Objectifs:
- a) D'après le document source, combien de plats environ le festin du couronnement de George IV a-t-il compté ?
- b) Dressez la liste de toutes les personnes désignées par leur nom dans le document source.

##### Document source #####

Il est bien connu que les Britanniques aiment les traditions, comme en témoignent la préservation des taxis et bus londoniens, mais aussi la mode avec les chapeaux du Royal Ascot, ou encore les habitudes alimentaires, tous les pubs servant le fameux rosbif du dimanche chaque semaine ou avec les incontournables Afternoon Tea.

Pourtant, aussi surprenant que cela puisse paraître, la recette du couronnement ne fait pas partie de ces traditions. Bien que la reine Victoria ait donné son nom à une recette de son vivant, le Sponge Cake (connu en Angleterre sous le nom de «Victoria Sponge»), celle-ci a été créée de nombreuses années après son couronnement. Le folklore qui sous-tend l'élaboration d'une recette officielle pour le sacre a en fait commencé en 1952 avec la recette du Coronation Chicken. Annie Gray, historienne culinaire britannique et cheffe, raconte: «Il n'y avait tout simplement pas de recettes officielles de couronnement avant l'arrivée du monarque actuel. Il y avait bien sûr des menus pour les banquets, et il y en avait beaucoup», mais aucune recette officielle de couronnement à proprement parler.

À l'époque, tout ce que vous auriez obtenu, si par chance cela avait été partagé publiquement, c'est un aperçu du menu officiel servi lors du couronnement. «Auparavant, les banquets étaient des choses que l'on servait pour impressionner les gens, explique Annie Gray. Vous vouliez présenter des ingrédients hors-saison pour montrer que vous aviez de l'argent. Le festin du couronnement de George IV a compté environ 120 plats et il n'en a mangé que quatre. Les restes ont été redistribués au peuple. Il s'agit donc en grande partie d'une question d'apparat et de cérémonie, et de ce que ces plats disent de vous.»

Le remarquable «Poulet Reine Elizabeth»

La création du Coronation Chicken est attribuée à l'autrice et fleuriste britannique Constance Spry et à la cheffe britannique Rosemary Hume, toutes deux enseignantes au Cordon Bleu, l'école internationale des arts culinaires français de Londres.

Cette prestigieuse école, considérée comme une référence en matière d'excellence dans les arts culinaires, a été personnellement mandatée par Sir David Eccles, alors ministre des Travaux publics, pour créer un menu pour un dîner de couronnement d'Elizabeth II, auquel de nombreux représentants internationaux étaient invités. Mais la reine elle-même n'y a pas assisté. «Son festin était un banquet chaud, cuisiné dans les cuisines du palais et servi à Buckingham Palace. Le banquet où le Coronation Chicken a été servi était une grande occasion, mais la reine n'a pas goûté au plat», assure Annie Gray.

La recette du plat original, qui s'appelait alors «Poulet Reine Elizabeth», est décrite comme «un poulet désossé enrobé d'une sauce à la crème au curry, accompagné d'une salade bien assaisonnée de riz, de pois verts et de piments».

Constance Spry a expliqué que l'inspiration pour cette recette provenait d'un plat servi lors du banquet du jubilé d'argent du père d'Elizabeth II, George V, en 1935, qui est décédé quelques mois après l'événement, où un plat de poulet était servi avec de la mayonnaise et du curry.

##### Données fournies #####

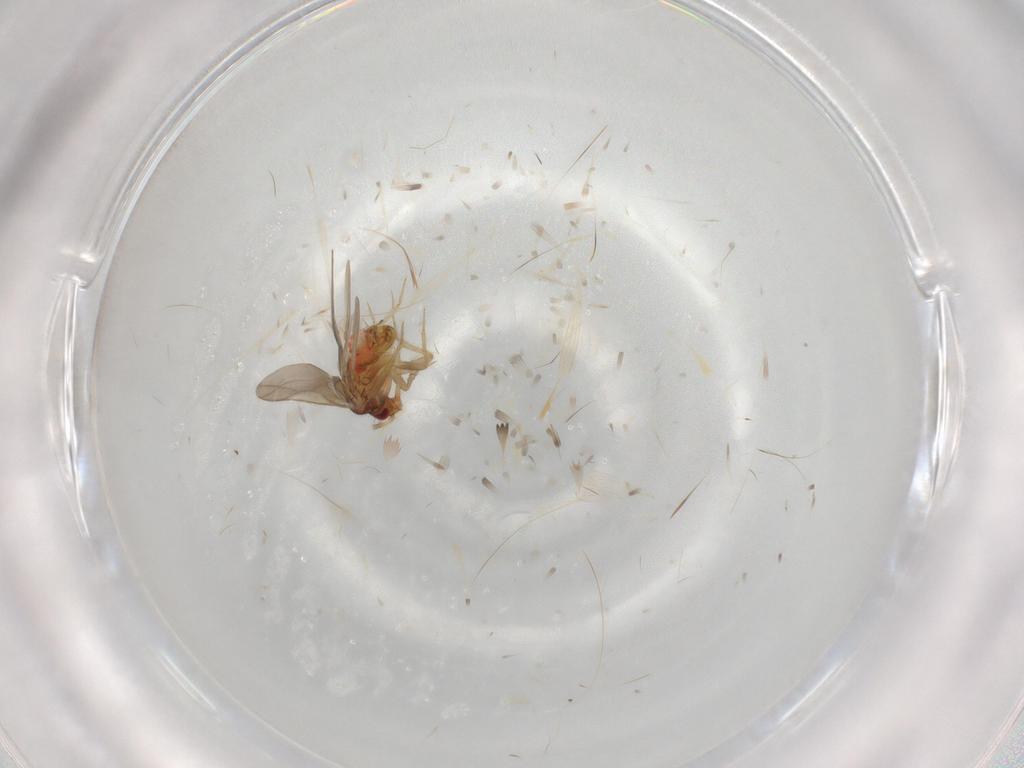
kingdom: Animalia
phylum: Arthropoda
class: Insecta
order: Hemiptera
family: Ceratocombidae
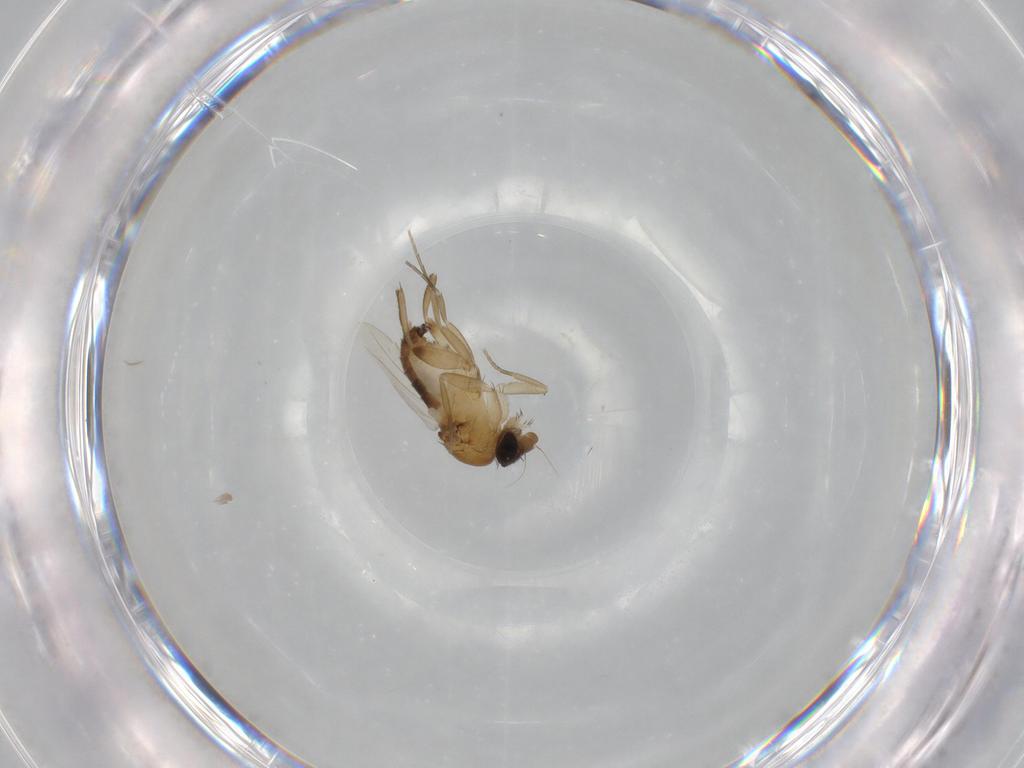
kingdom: Animalia
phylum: Arthropoda
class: Insecta
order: Diptera
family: Phoridae
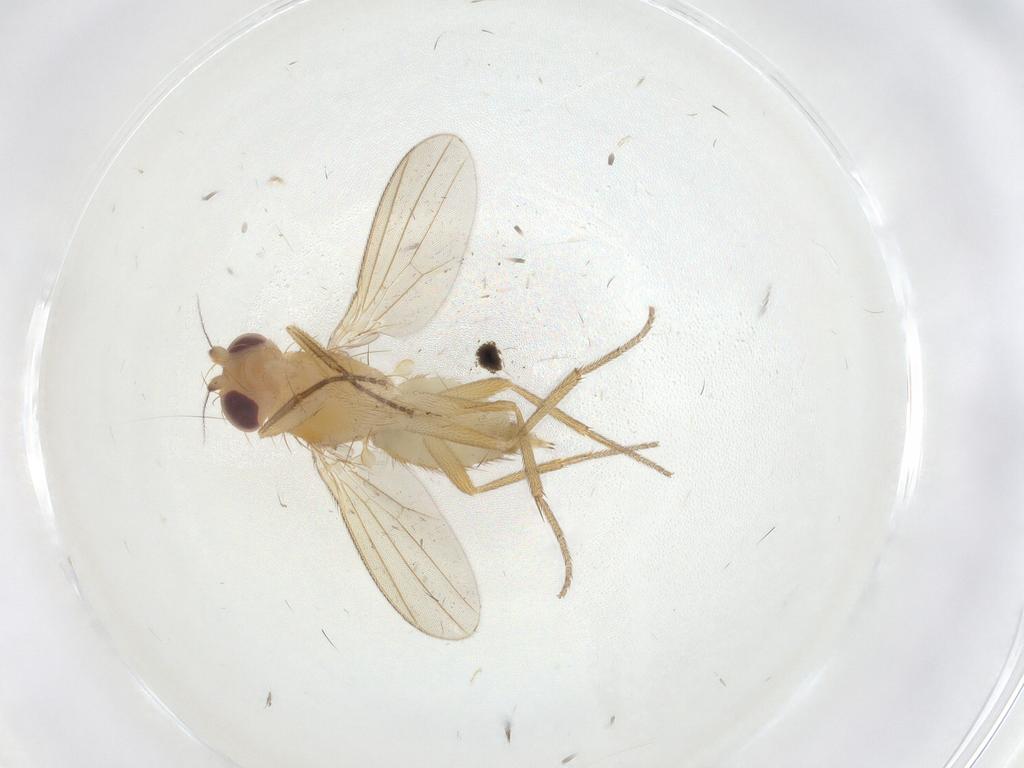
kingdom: Animalia
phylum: Arthropoda
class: Insecta
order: Diptera
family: Clusiidae
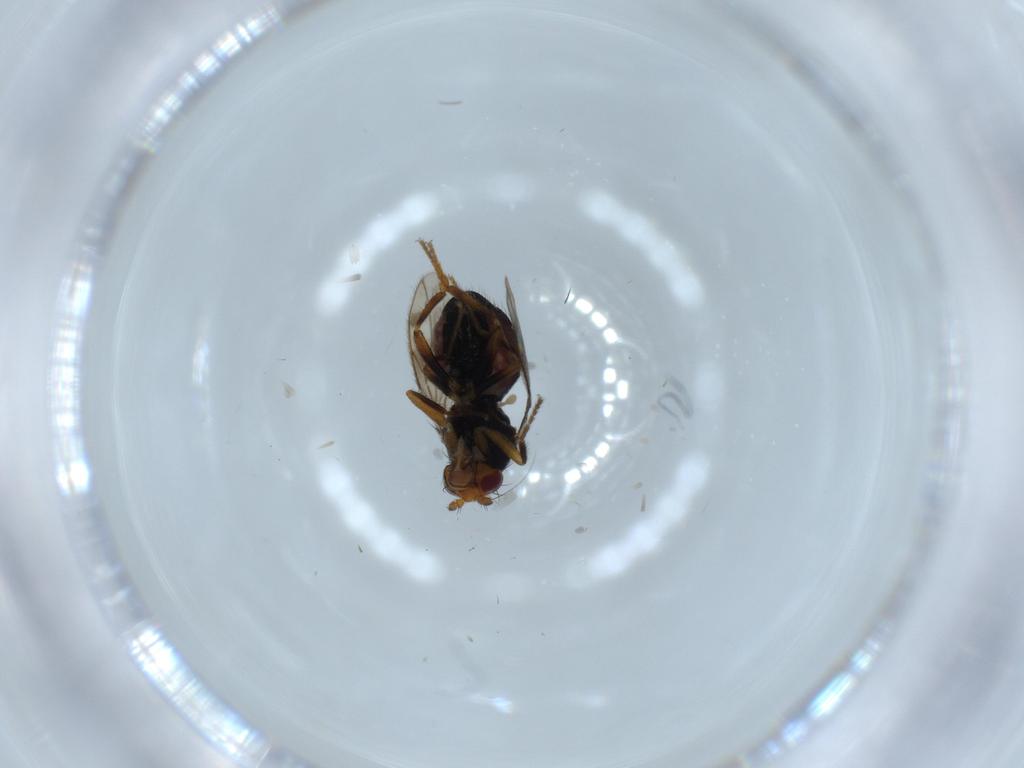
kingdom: Animalia
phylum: Arthropoda
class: Insecta
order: Diptera
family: Sphaeroceridae
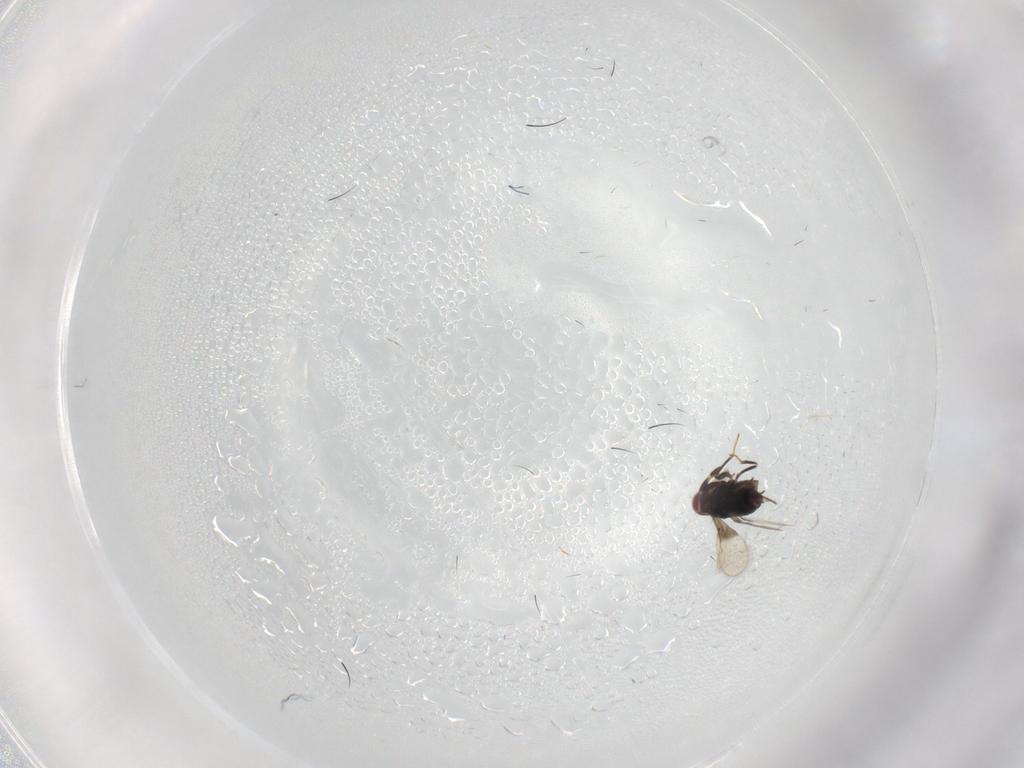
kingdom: Animalia
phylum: Arthropoda
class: Insecta
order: Hymenoptera
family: Azotidae
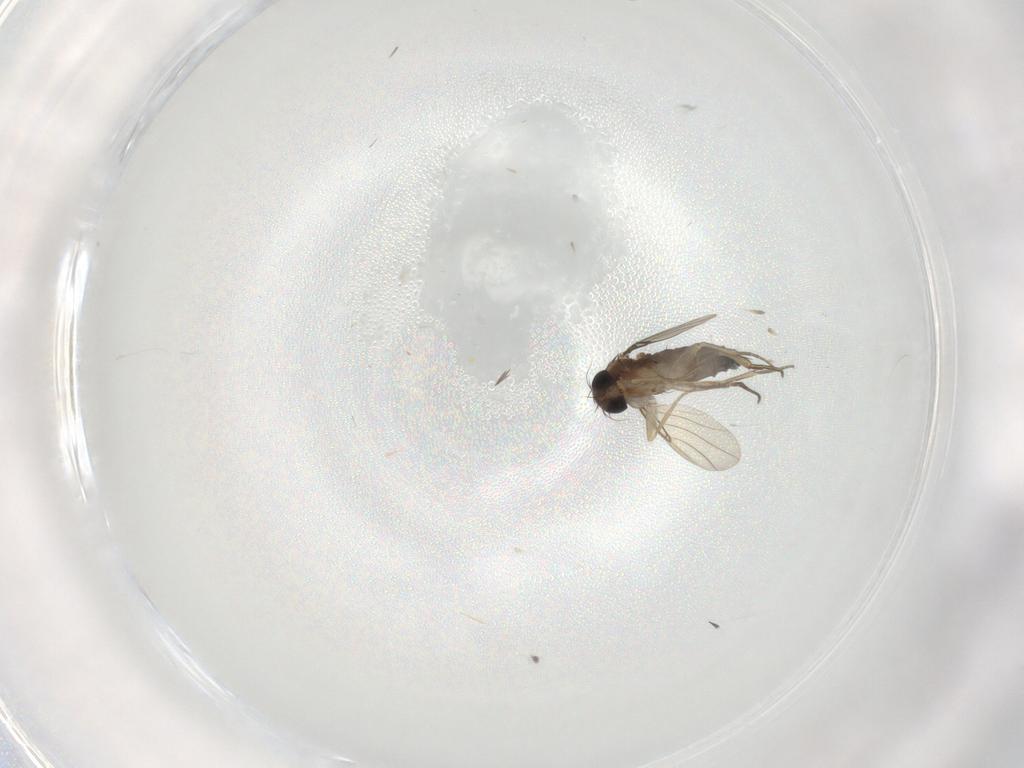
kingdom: Animalia
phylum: Arthropoda
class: Insecta
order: Diptera
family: Phoridae
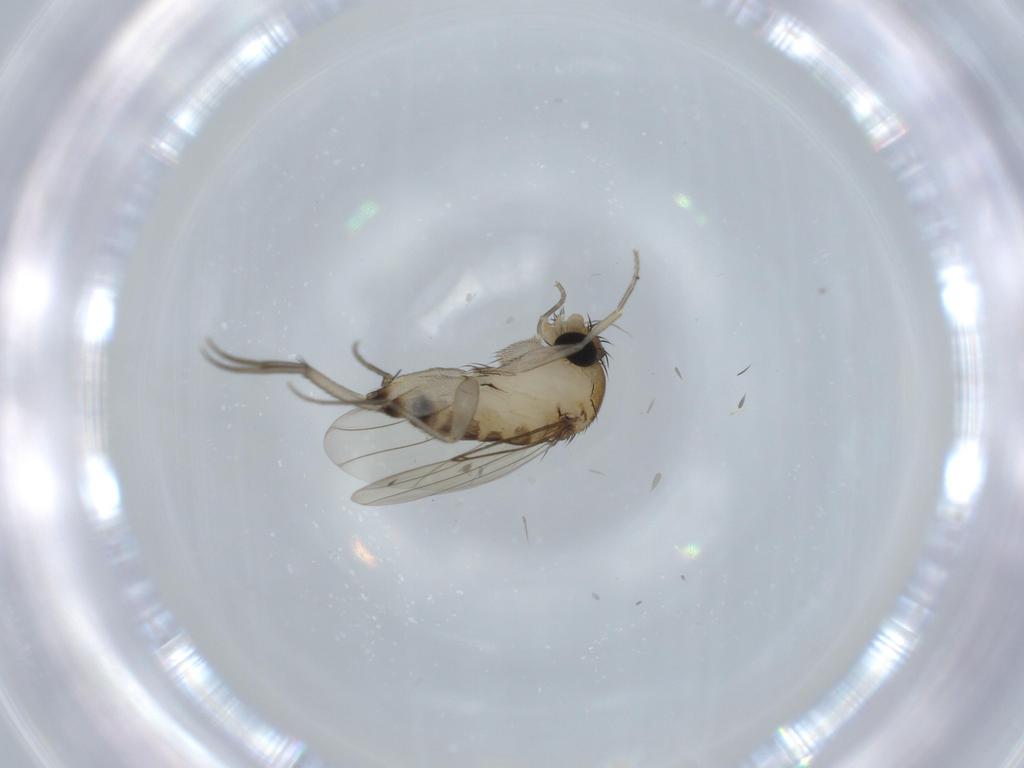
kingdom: Animalia
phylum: Arthropoda
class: Insecta
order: Diptera
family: Phoridae
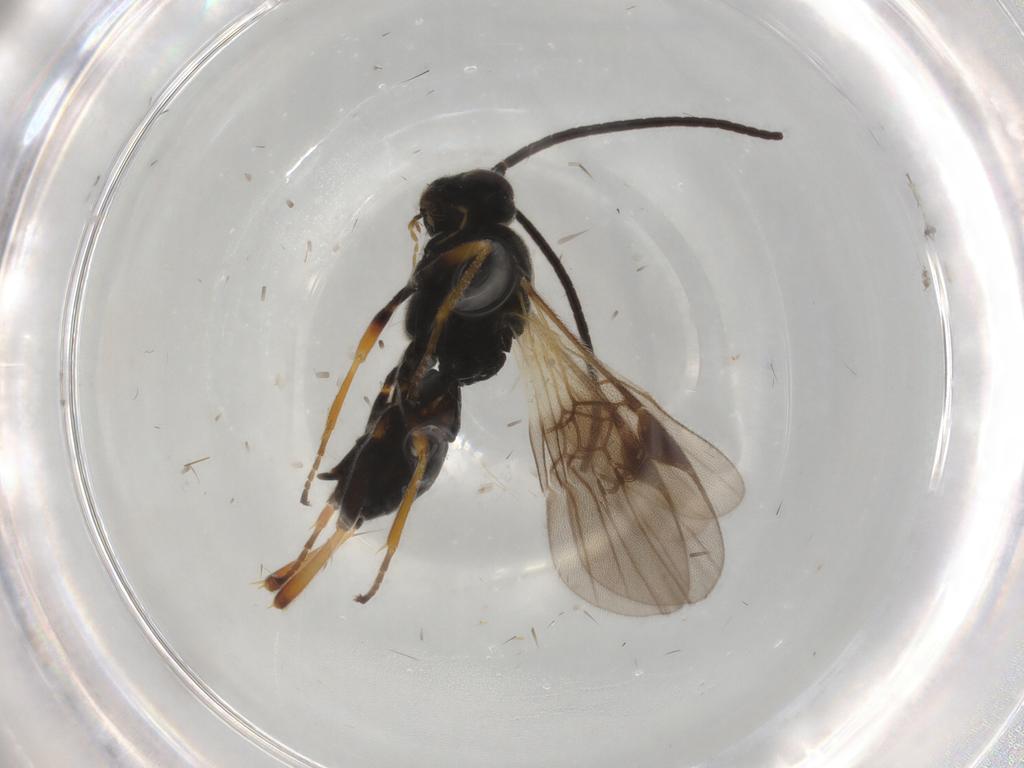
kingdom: Animalia
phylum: Arthropoda
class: Insecta
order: Hymenoptera
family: Braconidae
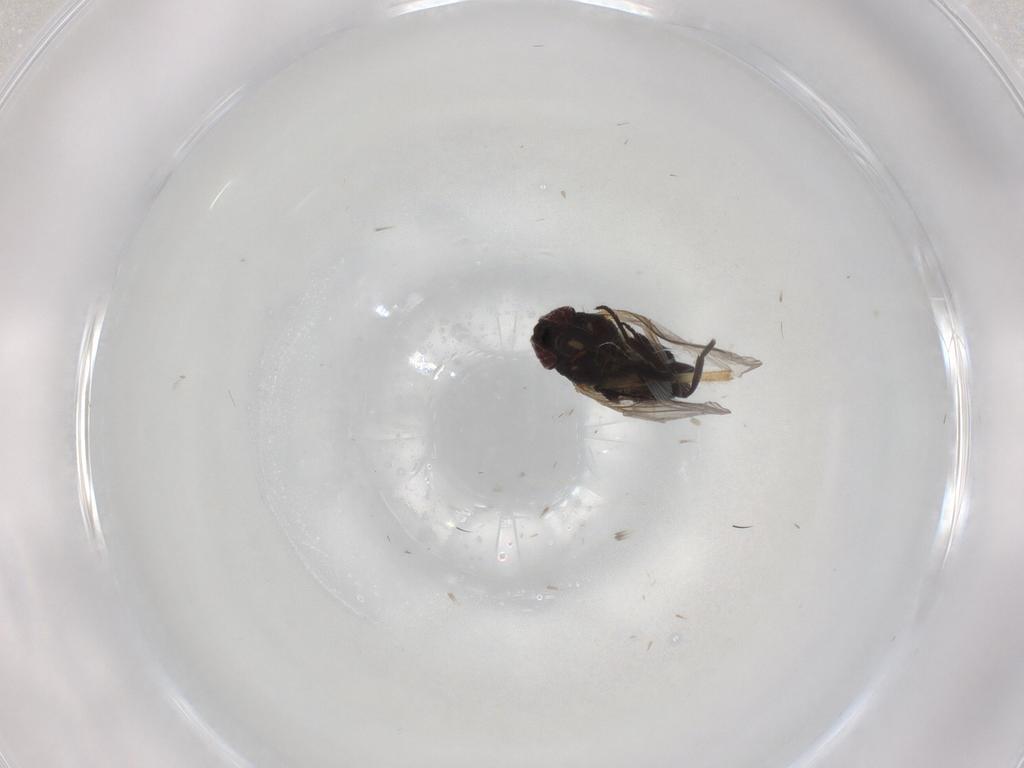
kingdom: Animalia
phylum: Arthropoda
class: Insecta
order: Diptera
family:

#####

Résultats finaux:
- a) Environ 120 plats.

- b)
- La reine Victoria
- Annie Gray
- George IV
- Constance Spry
- Rosemary Hume
- Sir David Eccles
- Elizabeth II
- George V